Hi @mroy and welcome to cryoEM! I’d be happy to walk you through the outputs of a patch CTF job, and I’ve made a note to add a bit more explanation to our guide!
I’ll include an example image of my own here — it looks like you’re working with super-resolution data which scrunches the values up to fit in the higher resolutions. You may want to consider using Fourier cropping during motion correction to go back to physical pixel size, as it will speed up CTF and particle picking, but that’s up to you!
The plot in question is mostly used to ensure that background subtraction and envelope function fitting have succeeded — it is more diagnostic than informative.
Here, the X axis is the frequency in inverse Å. What we would typically call “higher resolution” signals are further to the right in this plot. The three things plotted in these graphs are:
- In black, the radially-averaged power spectrum. The bright parts of the Thon rings would have a high value here, and the dark parts a low value.
- In orange, the envelope function. Theoretically, Thon rings should continue all the way out to the Nyquist resolution, but because of various aberrations they fall off at higher frequencies. The envelope function is a way of modeling this falloff.
- Finally, in blue, we plot the fitted CTF scaled by the envelope function. Here it is plotted oscillating between the envelope and 0, since this plot is mostly to ensure that background subtraction and envelope fitting have proceeded as expected.
The final CTF fit, which is more important to interpreting the results, are shown in this plot instead:
which plots the power spectrum (black) and the fitted CTF (red) as well as how well the agree with each other (blue).
I know that’s a lot of information! Please let me know if you have any more questions!
....
▶ _PROBLEMS TO WORK ON_
1. In the patch CTF reply, what does the X axis of the first plot show?
2. Rewrite as a short list the paragraph of the patch CTF reply that begins "In orange, the envelope function", keeping its main facts.
3. For each statement, say whether it agrees with the patch CTF reply, and quote the words that decide it.
(a) Fourier cropping during motion correction would speed up CTF and particle picking.
(b) The fitted CTF scaled by the envelope function is plotted in red.
(c) Higher resolution signals appear further to the left in the plot.

▶ _INPUT DATA_
....
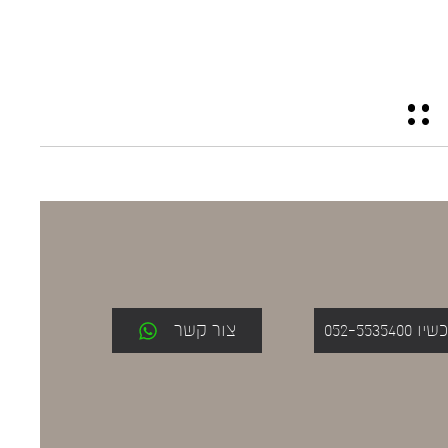
052-553
צור קשר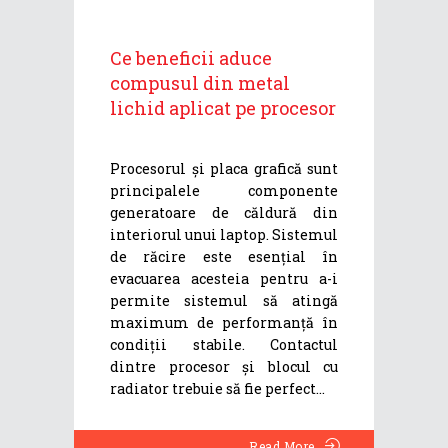
Ce beneficii aduce
compusul din metal
lichid aplicat pe procesor
Procesorul și placa grafică sunt
principalele componente
generatoare de căldură din
interiorul unui laptop. Sistemul
de răcire este esențial în
evacuarea acesteia pentru a-i
permite sistemul să atingă
maximum de performanță în
condiții stabile. Contactul
dintre procesor și blocul cu
radiator trebuie să fie perfect
Read More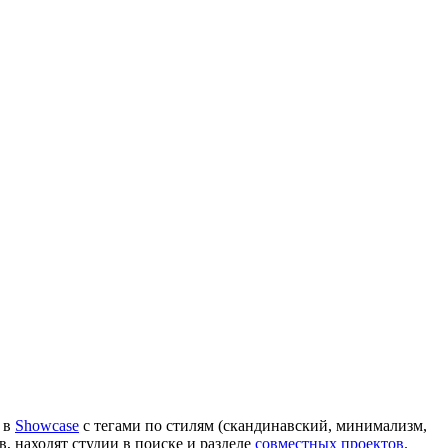
 в
Showcase
с тегами по стилям (скандинавский, минимализм,
, находят студии в поиске и разделе
совместных проектов
.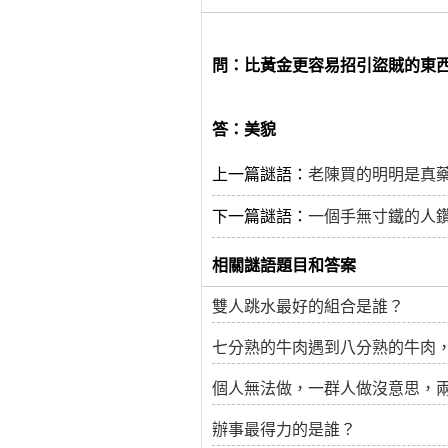
問：比黃金更容易招引盜賊的東
答：美貌
上一篇謎語：
老陳買的明明是真
下一篇謎語：
一個手無寸鐵的人
相關謎語題目和答案
雙人跳水最好的組合是誰？
七分熟的牛肉遇到八分熟的牛肉
個人無法做，一群人做沒意思，
辦事最得力的是誰？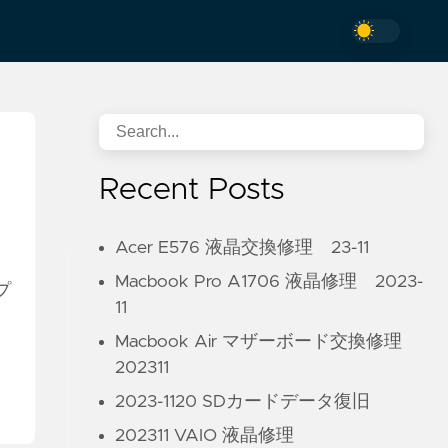
Recent Posts
Acer E576 液晶交換修理 23-11
名
Macbook Pro A1706 液晶修理 2023-
プ
11
Macbook Air マザーボード交換修理
202311
2023-1120 SDカードデータ復旧
202311 VAIO 液晶修理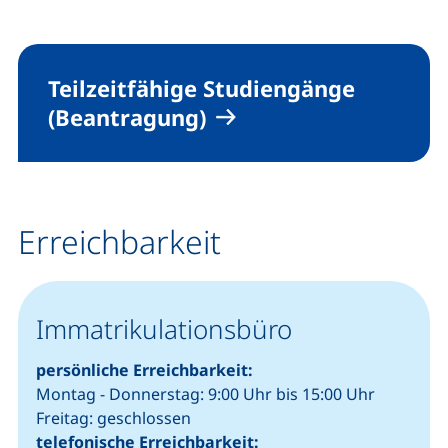
Teilzeitfähige Studiengänge
(Beantragung)
Erreichbarkeit
Immatrikulationsbüro
persönliche Erreichbarkeit:
Montag - Donnerstag: 9:00 Uhr bis 15:00 Uhr
Freitag: geschlossen
telefonische Erreichbarkeit: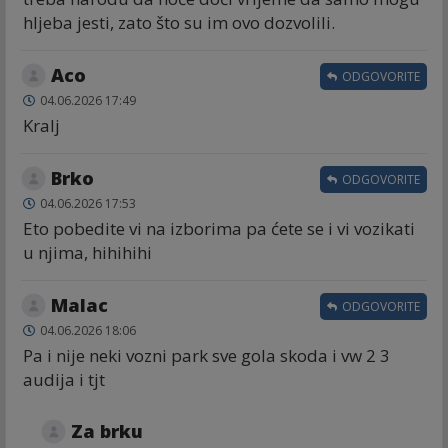
hljeba jesti, zato što su im ovo dozvolili.
Aco
ODGOVORITE
04.06.2026 17:49
Kralj
Brko
ODGOVORITE
04.06.2026 17:53
Eto pobedite vi na izborima pa ćete se i vi vozikati
u njima, hihihihi
Malac
ODGOVORITE
04.06.2026 18:06
Pa i nije neki vozni park sve gola skoda i vw 2 3
audija i tjt
Za brku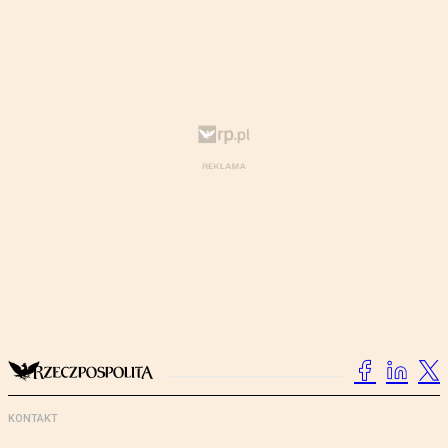
KONTAKT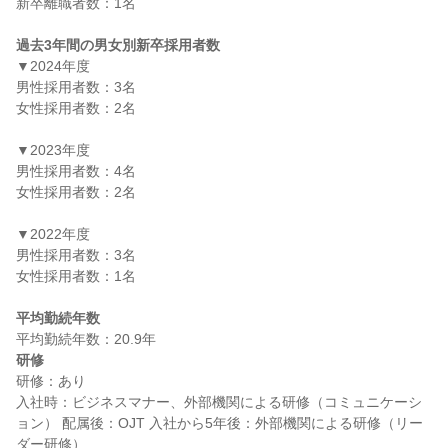
新卒離職者数：1名

過去3年間の男女別新卒採用者数
▼2024年度

男性採用者数：3名

女性採用者数：2名

▼2023年度

男性採用者数：4名

女性採用者数：2名

▼2022年度

男性採用者数：3名

女性採用者数：1名

平均勤続年数
研修
研修：あり

入社時：ビジネスマナー、外部機関による研修（コミュニケーシ
ョン） 配属後：OJT 入社から5年後：外部機関による研修（リー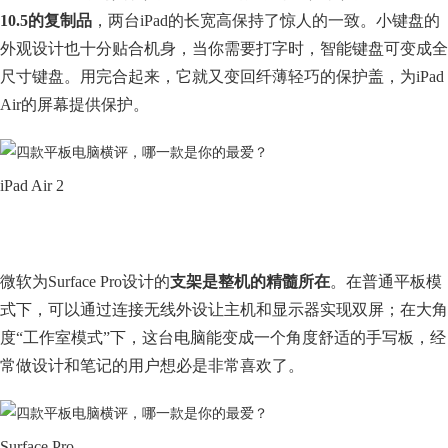
10.5的复制品
，两台iPad的长宽高保持了惊人的一致。小键盘的
外观设计也十分贴合机身，当你需要打字时，智能键盘可变成全
尺寸键盘。用完合起来，它就又变回纤薄轻巧的保护盖，为iPad
Air的屏幕提供保护。
iPad Air 2
微软为Surface Pro设计的
支架是整机的精髓所在
。在普通平板模
式下，可以通过连接无线外设让主机和显示器实现双屏；在大角
度“工作室模式”下，这台电脑能变成一个角度舒适的手写板，经
常做设计和笔记的用户想必是非常喜欢了。
Surface Pro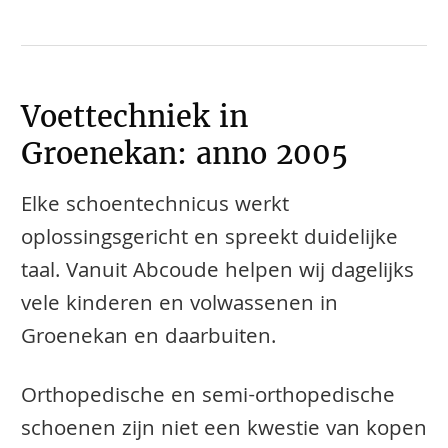
Voettechniek in
Groenekan: anno 2005
Elke schoentechnicus werkt
oplossingsgericht en spreekt duidelijke
taal. Vanuit Abcoude helpen wij dagelijks
vele kinderen en volwassenen in
Groenekan en daarbuiten.
​​​​Orthopedische en semi-orthopedische
schoenen zijn niet een kwestie van kopen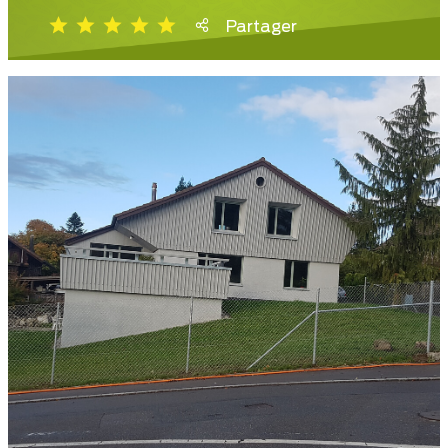
Partager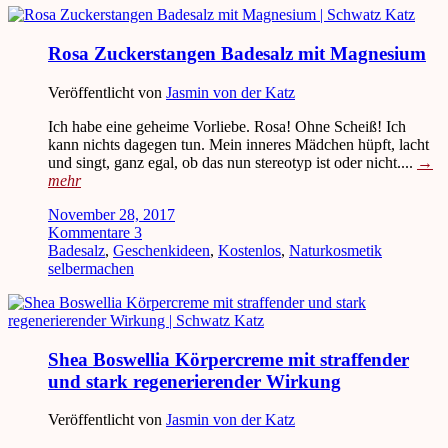
Rosa Zuckerstangen Badesalz mit Magnesium
Veröffentlicht von
Jasmin von der Katz
Ich habe eine geheime Vorliebe. Rosa! Ohne Scheiß! Ich
kann nichts dagegen tun. Mein inneres Mädchen hüpft, lacht
und singt, ganz egal, ob das nun stereotyp ist oder nicht....
→
mehr
November 28, 2017
Kommentare 3
Badesalz
,
Geschenkideen
,
Kostenlos
,
Naturkosmetik
selbermachen
Shea Boswellia Körpercreme mit straffender
und stark regenerierender Wirkung
Veröffentlicht von
Jasmin von der Katz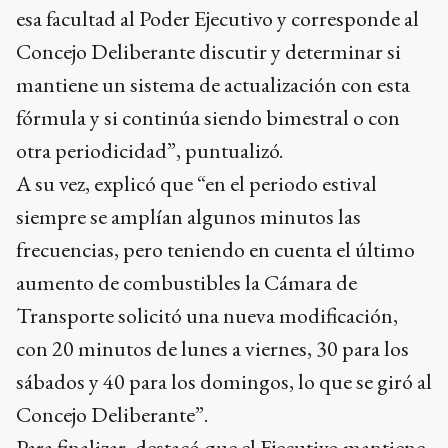
esa facultad al Poder Ejecutivo y corresponde al
Concejo Deliberante discutir y determinar si
mantiene un sistema de actualización con esta
fórmula y si continúa siendo bimestral o con
otra periodicidad”, puntualizó.
A su vez, explicó que “en el periodo estival
siempre se amplían algunos minutos las
frecuencias, pero teniendo en cuenta el último
aumento de combustibles la Cámara de
Transporte solicitó una nueva modificación,
con 20 minutos de lunes a viernes, 30 para los
sábados y 40 para los domingos, lo que se giró al
Concejo Deliberante”.
Para finalizar, destacó que el Ejecutivo mantiene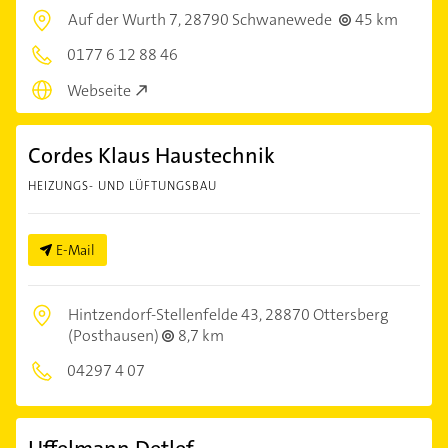
Auf der Wurth 7,
28790 Schwanewede
45 km
0177 6 12 88 46
Webseite
Cordes Klaus Haustechnik
HEIZUNGS- UND LÜFTUNGSBAU
E-Mail
Hintzendorf-Stellenfelde 43,
28870 Ottersberg
(Posthausen)
8,7 km
04297 4 07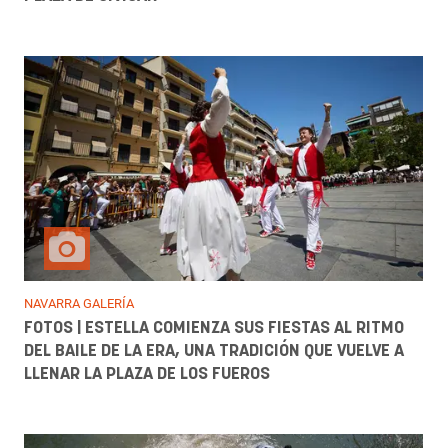
NAVARRA GALERÍA
FOTOS | ESTELLA COMIENZA SUS FIESTAS AL RITMO
DEL BAILE DE LA ERA, UNA TRADICIÓN QUE VUELVE A
LLENAR LA PLAZA DE LOS FUEROS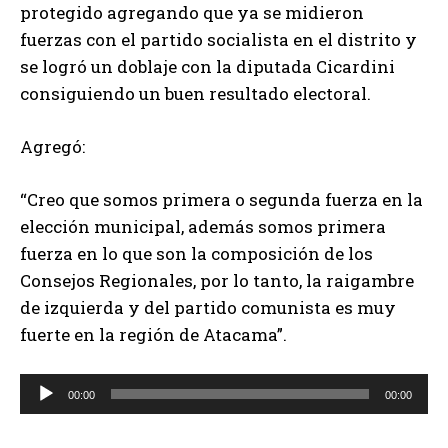
protegido agregando que ya se midieron
o
fuerzas con el partido socialista en el distrito y
d
se logró un doblaje con la diputada Cicardini
u
consiguiendo un buen resultado electoral.
c
t
Agregó:
o
r
“Creo que somos primera o segunda fuerza en la
d
elección municipal, además somos primera
e
fuerza en lo que son la composición de los
a
Consejos Regionales, por lo tanto, la raigambre
u
de izquierda y del partido comunista es muy
d
fuerte en la región de Atacama”.
i
o
R
00:00
00:00
e
p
....
▶ _RESPONSE LIST_
1. The frequency in inverse Å.

2.
- The envelope function is plotted in orange.
- In theory, Thon rings should continue out to the Nyquist resolution.
- Various aberrations make them fall off at higher frequencies.
- The envelope function models this falloff.

3.
(a) Yes: "as it will speed up CTF and particle picking"
(b) No: "in blue, we plot the fitted CTF scaled by the envelope function"
(c) No: "What we would typically call “higher resolution” signals are further to the right in this plot."